• [Work to complete]:
Go to the line holding "královské pokladnici v" in the entries below and write out exactly every line down to and including the line holding "výstavě Svaté koruny.".

• [Data in this exercise]:
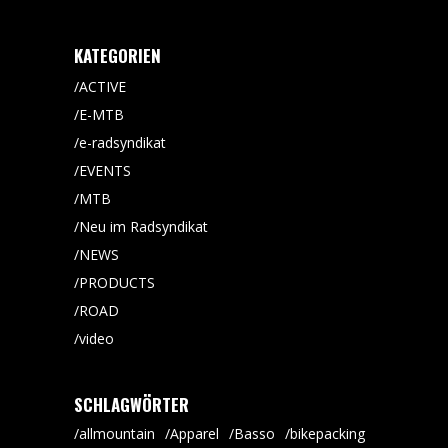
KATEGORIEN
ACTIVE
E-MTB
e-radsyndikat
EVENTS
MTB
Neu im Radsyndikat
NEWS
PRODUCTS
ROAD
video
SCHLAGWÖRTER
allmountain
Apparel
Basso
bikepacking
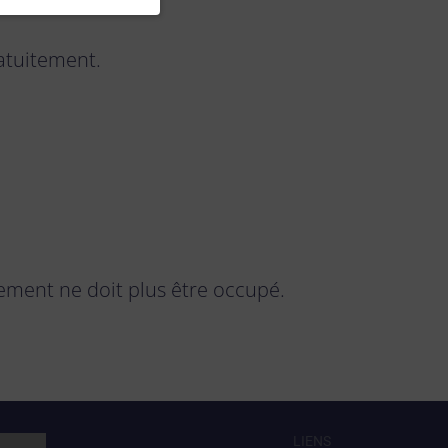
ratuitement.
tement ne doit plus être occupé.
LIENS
==
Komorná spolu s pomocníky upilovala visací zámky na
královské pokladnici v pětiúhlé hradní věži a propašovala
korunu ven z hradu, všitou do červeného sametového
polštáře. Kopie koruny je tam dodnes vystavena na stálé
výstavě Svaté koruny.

• [Task response]:
královské pokladnici v pětiúhlé hradní věži a propašovala
korunu ven z hradu, všitou do červeného sametového
polštáře. Kopie koruny je tam dodnes vystavena na stálé
výstavě Svaté koruny.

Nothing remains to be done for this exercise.